El presidente de la Reserva Federal, Jerome Powell, pronunció un discurso en la Universidad de Harvard, enfatizando que las expectativas de inflación en los Estados Unidos permanecen “bien ancladas”. Inmediatamente después de los comentarios de Powell, el rendimiento del bono del Tesoro estadounidense a 10 años cayó en nueve puntos básicos al 4.35 por ciento. Además, las expectativas del mercado para otro aumento de tasas cayeron dramáticamente en una sola sesión, del 25 por ciento al 5 por ciento.
El tono de la Fed y la respuesta inicial del mercado
Las declaraciones de Powell provocaron reacciones rápidas en el mercado de bonos. El rendimiento del bono del Tesoro a dos años siguió la misma tendencia, cayendo ocho puntos básicos al 3.83 por ciento. En su discurso, Powell señaló que aunque la Fed no se preocupa por los choques de precios del petróleo a corto plazo, sigue concentrada en las expectativas de inflación al establecer la política monetaria.
También destacó que las compras a gran escala de activos por parte de la Fed en el pasado habían reducido las tasas de interés y apoyado la actividad económica, pero enfatizó que no hay evidencia clara de que estas compras hayan contribuido a una mayor inflación. Powell añadió que el banco central se abstendrá de realizar movimientos importantes en la política hasta que el impacto en la economía en general sea más evidente.
Durante su discurso en Harvard, Powell reiteró el compromiso de la Fed de reducir la inflación al dos por ciento, destacando también que los riesgos económicos permanecen presentes tanto al alza como a la baja.

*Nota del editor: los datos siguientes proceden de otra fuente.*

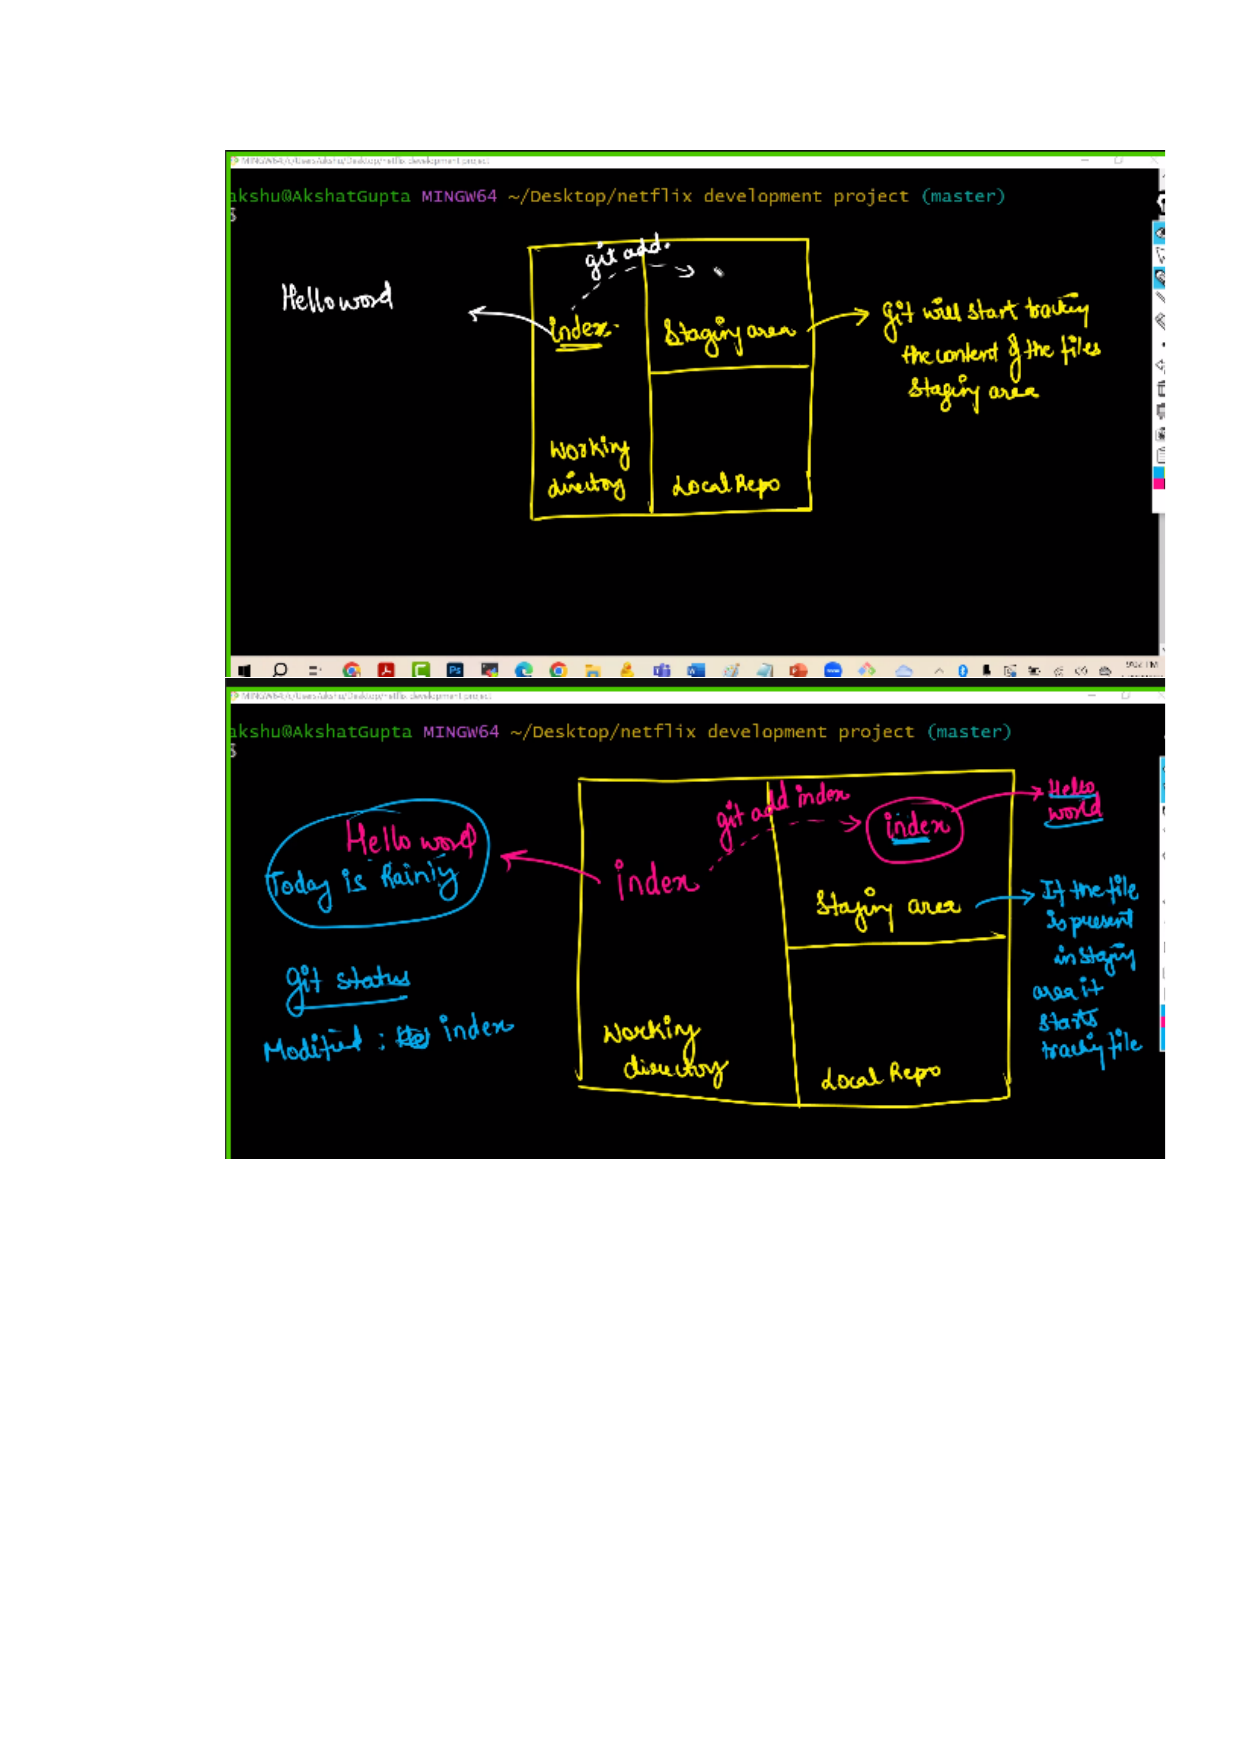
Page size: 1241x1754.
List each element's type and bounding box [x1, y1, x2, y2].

La caída en los rendimientos de los bonos podría beneficiar estructuralmente a los activos más riesgosos al reducir su costo de oportunidad. Las criptomonedas, particularmente Bitcoin, podrían recibir apoyo como resultado. Sin embargo, a pesar de un intento de recuperación durante la sesión de negociación del lunes, Bitcoin retrocedió hasta caer a $66,500 al final del día.

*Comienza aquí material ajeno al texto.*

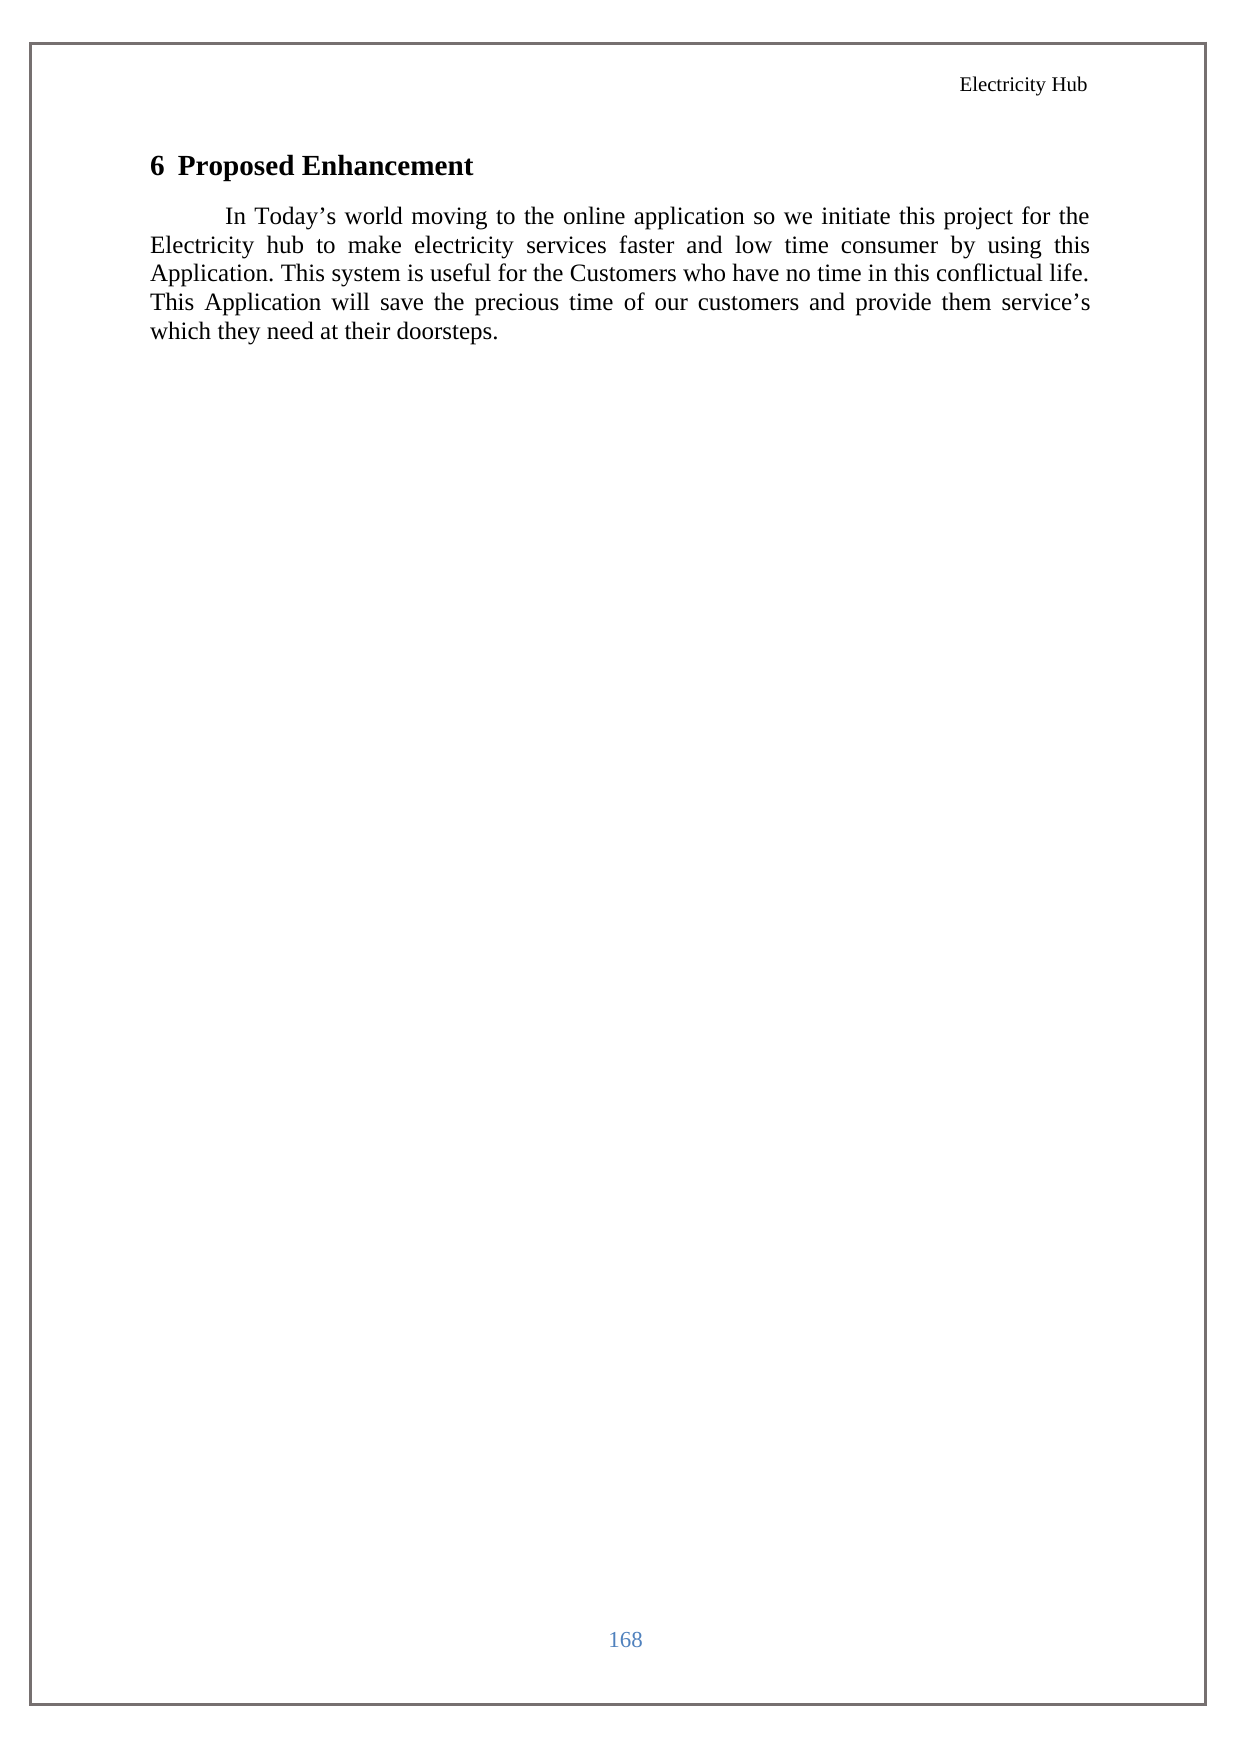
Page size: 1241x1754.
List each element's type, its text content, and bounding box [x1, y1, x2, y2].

text Electricity Hub [44, 72, 1087, 96]
subtitle 6 Proposed Enhancement [150, 148, 1204, 182]
text In Today’s world moving to the online application so we initiate this project for the Electricity hub to make electricity services faster and low time consumer by using this Application. This system is useful for the Customers who have no time in this conflictual life. This Application will save the precious time of our customers and provide them service’s which they need at their doorsteps. [150, 201, 1091, 345]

Los precios del petróleo añaden presión a los mercados de criptomonedas
Cuando abril llegaba a su fin, el precio del crudo West Texas Intermediate (WTI) subió un 5.3 por ciento, cerrando a $104.80 por barril. Por primera vez desde 2022, el petróleo superó el umbral de $100. Las crecientes tensiones entre Estados Unidos e Irán han generado preocupaciones sobre interrupciones en el suministro, elevando los precios y intensificando los temores de que la inflación pueda acelerarse nuevamente.

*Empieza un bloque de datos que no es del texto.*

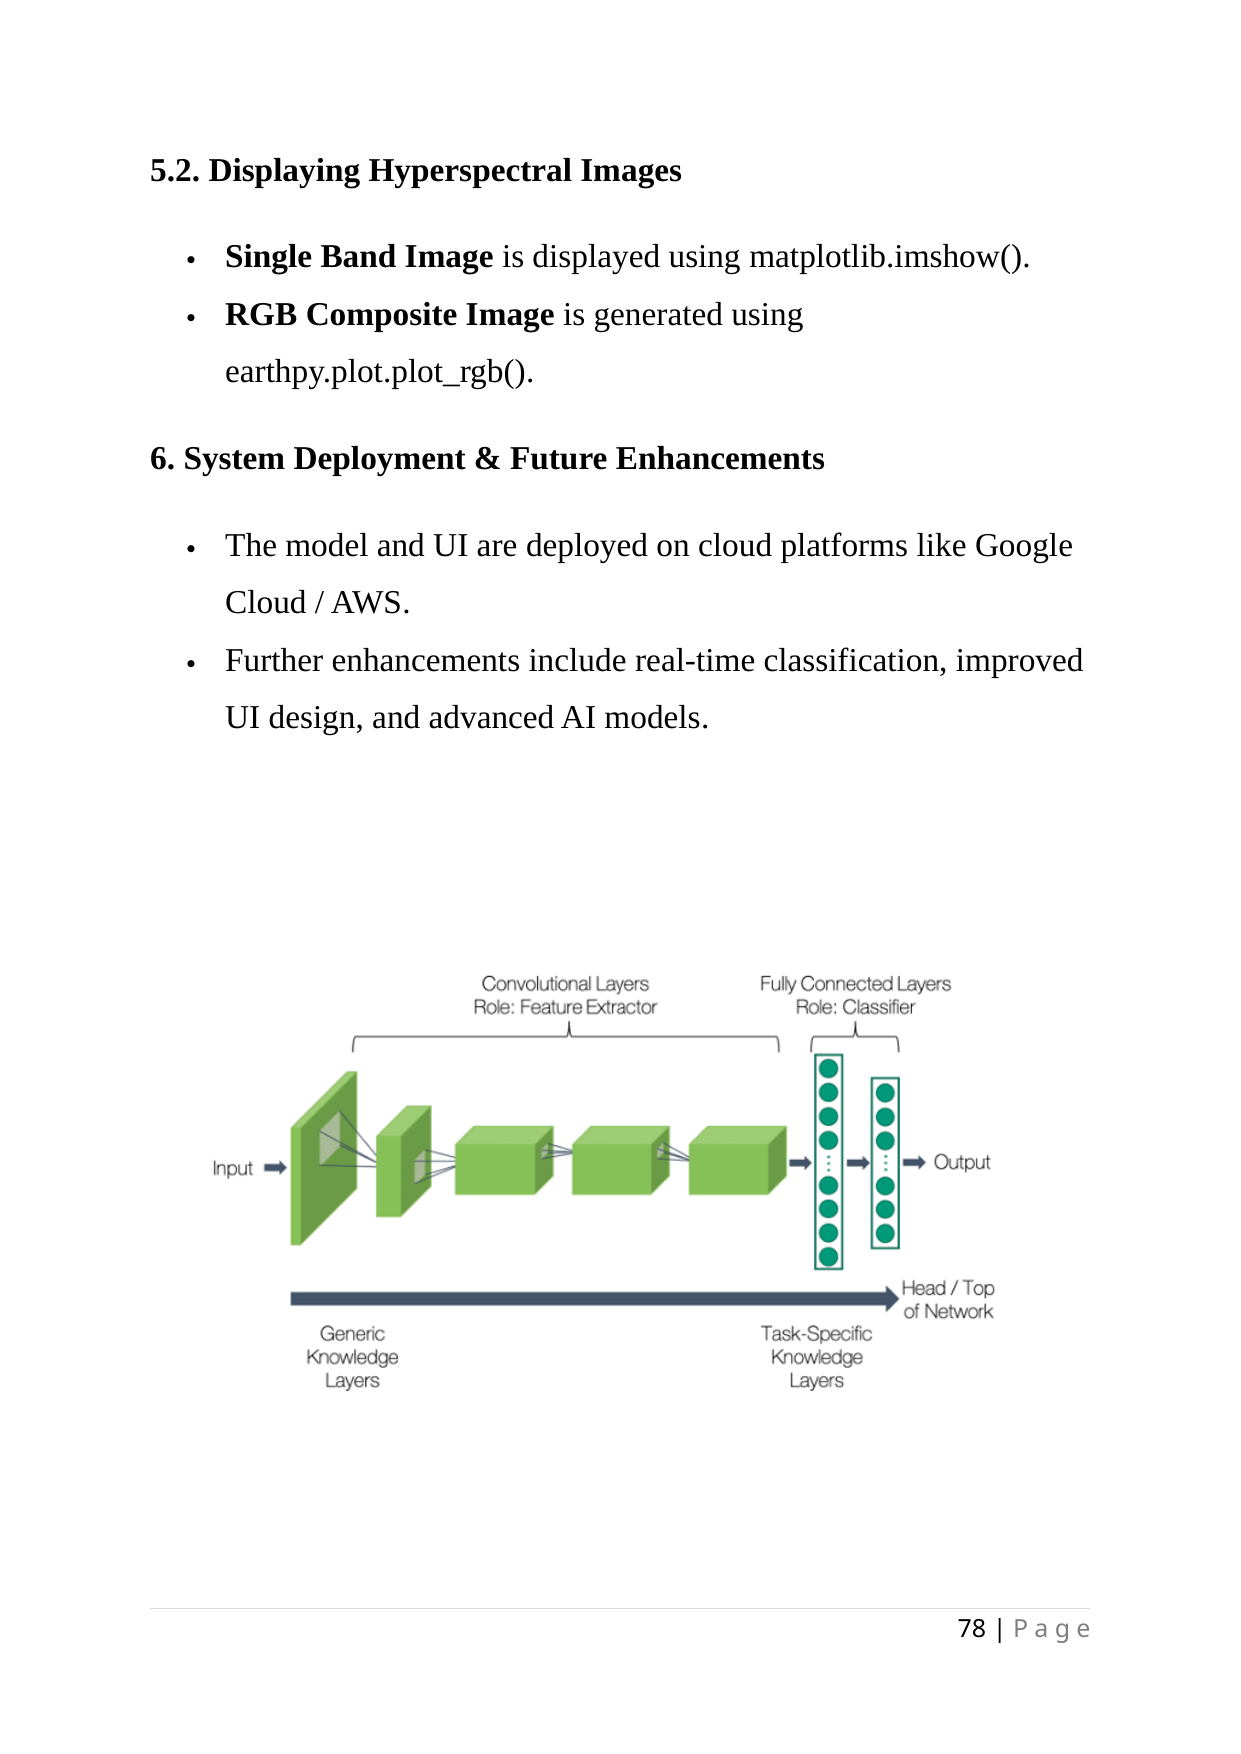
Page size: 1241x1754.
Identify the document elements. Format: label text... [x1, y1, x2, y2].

list Further enhancements include real-time classification, improved UI design, and advanced AI models. [187, 640, 1090, 736]
picture [150, 926, 1091, 1433]
subtitle 5.2. Displaying Hyperspectral Images [150, 150, 1090, 188]
subtitle 6. System Deployment & Future Enhancements [150, 438, 1090, 477]
list Single Band Image is displayed using matplotlib.imshow(). [187, 237, 1090, 275]
list RGB Composite Image is generated using earthpy.plot.plot_rgb(). [187, 294, 1090, 390]
list The model and UI are deployed on cloud platforms like Google Cloud / AWS. [187, 525, 1090, 621]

Este aumento en los precios de la energía pone a prueba la confianza de la Fed en el panorama macroeconómico actual, según Lon Erickson de Los Alamos Investment. Mientras Powell sigue insistiendo en que las expectativas de inflación permanecen estables, los persistentes altos precios de la energía podrían retrasar el cronograma para cualquier recorte de tasas de interés, a juicio de los participantes del mercado.
En su reunión más reciente de marzo, la Fed mantuvo su tasa de política estable por segunda vez en 3.5–3.75 por ciento. Las proyecciones actuales del banco central para fin de año apuntan a solo un recorte de tasas antes del cierre de 2024.
Si los precios del petróleo se mantienen por encima de $100 por barril por un período prolongado, la inflación bien podría acelerarse una vez más. Tal escenario podría hacetar el apetito por el riesgo y provocar mayor volatilidad en el mercado de criptomonedas.
Niveles clave y perspectiva a corto plazo para Bitcoin
Por ahora, Bitcoin se enfrenta a dos fuerzas opuestas: las últimas insinuaciones moderadas del presidente de la Fed y la renovada presión alcista sobre los precios del petróleo. Si Powell señala un tono más acomodaticio en la próxima reunión del FOMC y los precios del petróleo vuelven a caer por debajo de $95 por barril, las presiones inflacionarias podrían aliviarse, abriendo potencialmente una nueva alza para Bitcoin.
En este contexto incierto, los mercados continúan buscando dirección. Actualmente, Bitcoin oscila dentro de un amplio rango entre $63,000 y $68,500, sin una ruptura clara a la vista. La marca de $63,000 ha emergido como un nivel de soporte crítico; un movimiento decisivo por debajo de ese umbral podría resultar en pérdidas más severas para la criptomoneda.
Los analistas enfatizan que las tendencias a corto plazo tanto en los datos de inflación como en los precios del crudo continuarán desempeñando un papel decisivo. Si la volatilidad en los precios del petróleo o las cifras de inflación llevan a la Fed a revisar su política de tasas, las criptomonedas podrían volver a estar bajo una presión de venta más intensa.